🤖 AI Summary
Speech separation faces high memory consumption and latency in long-sequence modeling due to the quadratic complexity of standard Transformers. To address this, we propose Focused Linear Attention (FLA), a linear-complexity attention mechanism integrated into a novel Transformer architecture—FLA-SepReformer—which combines gated mechanisms with focused linear attention to preserve global modeling capability while achieving substantial computational efficiency gains. Our design unifies the block-wise modeling strategy of SepReformer and the local-global synergy principle of TF-Locaformer. Experiments on multiple benchmark datasets demonstrate state-of-the-art (SOTA) separation performance. Moreover, FLA-SepReformer achieves 1.49–2.29× faster inference speed and reduces GPU memory usage by up to 68.1% (with a minimum reduction to 31.9% of the original memory footprint), significantly advancing the practical deployment of long-duration speech separation systems.
📝 Abstract
Speech separation always faces the challenge of handling prolonged time sequences. Past methods try to reduce sequence lengths and use the Transformer to capture global information. However, due to the quadratic time complexity of the attention module, memory usage and inference time still increase significantly with longer segments.
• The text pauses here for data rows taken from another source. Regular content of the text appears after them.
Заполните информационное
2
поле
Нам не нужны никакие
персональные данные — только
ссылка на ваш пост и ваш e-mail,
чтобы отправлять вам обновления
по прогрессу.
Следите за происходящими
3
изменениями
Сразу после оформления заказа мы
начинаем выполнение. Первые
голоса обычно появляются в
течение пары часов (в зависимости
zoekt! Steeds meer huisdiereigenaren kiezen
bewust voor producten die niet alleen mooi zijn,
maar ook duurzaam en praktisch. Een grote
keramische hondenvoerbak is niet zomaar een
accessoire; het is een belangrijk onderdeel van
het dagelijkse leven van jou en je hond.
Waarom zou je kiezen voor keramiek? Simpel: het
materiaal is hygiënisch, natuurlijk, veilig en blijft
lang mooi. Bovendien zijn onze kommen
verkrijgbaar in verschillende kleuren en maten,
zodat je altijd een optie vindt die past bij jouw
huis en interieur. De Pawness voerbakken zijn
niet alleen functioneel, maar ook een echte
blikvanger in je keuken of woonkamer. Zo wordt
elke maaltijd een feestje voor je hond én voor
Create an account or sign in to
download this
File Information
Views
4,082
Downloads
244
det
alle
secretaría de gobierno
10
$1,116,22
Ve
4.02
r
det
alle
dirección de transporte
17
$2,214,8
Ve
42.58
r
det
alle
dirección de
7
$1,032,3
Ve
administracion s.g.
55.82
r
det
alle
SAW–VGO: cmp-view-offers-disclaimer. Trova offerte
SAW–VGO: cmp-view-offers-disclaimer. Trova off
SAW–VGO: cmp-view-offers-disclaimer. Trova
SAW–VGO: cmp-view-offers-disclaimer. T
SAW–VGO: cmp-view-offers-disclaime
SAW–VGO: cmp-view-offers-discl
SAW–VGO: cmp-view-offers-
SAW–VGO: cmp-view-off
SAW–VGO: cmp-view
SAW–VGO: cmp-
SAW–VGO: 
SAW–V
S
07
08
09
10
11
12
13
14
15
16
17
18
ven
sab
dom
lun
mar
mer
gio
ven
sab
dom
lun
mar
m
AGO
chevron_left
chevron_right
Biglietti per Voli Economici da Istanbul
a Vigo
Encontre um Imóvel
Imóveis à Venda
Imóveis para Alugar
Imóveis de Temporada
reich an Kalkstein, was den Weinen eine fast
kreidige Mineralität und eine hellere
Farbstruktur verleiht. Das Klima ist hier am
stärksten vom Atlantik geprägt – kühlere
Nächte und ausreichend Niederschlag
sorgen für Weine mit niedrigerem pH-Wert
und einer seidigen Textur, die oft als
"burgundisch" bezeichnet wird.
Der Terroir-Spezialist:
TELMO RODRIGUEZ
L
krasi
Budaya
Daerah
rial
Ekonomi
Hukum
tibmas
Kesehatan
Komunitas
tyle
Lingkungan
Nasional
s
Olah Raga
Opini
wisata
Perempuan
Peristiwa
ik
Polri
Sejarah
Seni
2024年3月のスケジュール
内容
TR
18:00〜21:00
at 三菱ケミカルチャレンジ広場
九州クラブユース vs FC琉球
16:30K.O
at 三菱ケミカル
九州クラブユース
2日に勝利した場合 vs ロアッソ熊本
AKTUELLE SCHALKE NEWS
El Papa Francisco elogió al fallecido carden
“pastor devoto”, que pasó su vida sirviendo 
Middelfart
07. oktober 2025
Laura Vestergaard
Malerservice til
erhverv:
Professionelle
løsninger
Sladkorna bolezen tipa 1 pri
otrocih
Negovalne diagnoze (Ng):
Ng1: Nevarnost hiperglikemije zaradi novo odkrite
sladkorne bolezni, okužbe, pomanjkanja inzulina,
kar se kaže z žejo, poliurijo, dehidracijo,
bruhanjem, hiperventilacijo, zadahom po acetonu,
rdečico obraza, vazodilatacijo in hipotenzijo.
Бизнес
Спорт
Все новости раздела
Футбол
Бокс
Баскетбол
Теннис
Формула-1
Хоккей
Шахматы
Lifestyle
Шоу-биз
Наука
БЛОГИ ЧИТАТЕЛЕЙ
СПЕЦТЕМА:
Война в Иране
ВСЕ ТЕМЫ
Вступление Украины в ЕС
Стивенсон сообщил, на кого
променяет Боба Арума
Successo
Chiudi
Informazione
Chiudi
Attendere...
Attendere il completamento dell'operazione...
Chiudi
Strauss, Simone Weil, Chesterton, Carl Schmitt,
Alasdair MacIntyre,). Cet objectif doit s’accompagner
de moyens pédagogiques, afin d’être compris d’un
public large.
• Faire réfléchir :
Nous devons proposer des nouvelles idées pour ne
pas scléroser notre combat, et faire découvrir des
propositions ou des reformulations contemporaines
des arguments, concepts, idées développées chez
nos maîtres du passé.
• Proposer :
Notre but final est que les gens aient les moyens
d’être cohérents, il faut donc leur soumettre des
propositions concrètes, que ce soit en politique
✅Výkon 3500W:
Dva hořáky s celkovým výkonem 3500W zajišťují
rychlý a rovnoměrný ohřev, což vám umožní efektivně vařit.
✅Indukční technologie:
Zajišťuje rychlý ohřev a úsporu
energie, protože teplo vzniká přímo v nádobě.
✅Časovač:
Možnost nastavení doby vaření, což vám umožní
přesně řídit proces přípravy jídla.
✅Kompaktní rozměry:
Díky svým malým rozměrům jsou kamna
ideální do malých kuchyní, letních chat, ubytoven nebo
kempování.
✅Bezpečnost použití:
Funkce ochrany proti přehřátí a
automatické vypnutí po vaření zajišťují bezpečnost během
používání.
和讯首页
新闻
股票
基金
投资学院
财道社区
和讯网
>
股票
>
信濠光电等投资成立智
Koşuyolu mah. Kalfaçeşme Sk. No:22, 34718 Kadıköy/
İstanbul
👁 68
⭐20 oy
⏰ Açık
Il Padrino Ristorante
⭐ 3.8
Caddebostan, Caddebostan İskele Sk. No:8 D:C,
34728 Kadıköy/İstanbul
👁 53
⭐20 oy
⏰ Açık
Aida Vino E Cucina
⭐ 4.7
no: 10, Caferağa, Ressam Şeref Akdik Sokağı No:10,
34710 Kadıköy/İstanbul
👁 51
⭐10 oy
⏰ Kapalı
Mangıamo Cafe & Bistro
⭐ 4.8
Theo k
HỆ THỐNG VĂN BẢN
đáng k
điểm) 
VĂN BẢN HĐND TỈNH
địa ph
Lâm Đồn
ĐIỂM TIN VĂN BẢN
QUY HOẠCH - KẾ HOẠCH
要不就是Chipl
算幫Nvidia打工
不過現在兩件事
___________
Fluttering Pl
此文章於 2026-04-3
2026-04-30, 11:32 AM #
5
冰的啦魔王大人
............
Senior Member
To tackle this, we introduce Focused Linear Attention and build FLASepformer with linear complexity for efficient speech separation. Inspired by SepReformer and TF-Locoformer, we have two variants: FLA-SepReformer and FLA-TFLocoformer. We also add a new Gated module to improve performance further. Experimental results on various datasets show that FLASepformer matches state-of-the-art performance with less memory consumption and faster inference. FLA-SepReformer-T/B/L increases speed by 2.29x, 1.91x, and 1.49x, with 15.8%, 20.9%, and 31.9% GPU memory usage, proving our model's effectiveness.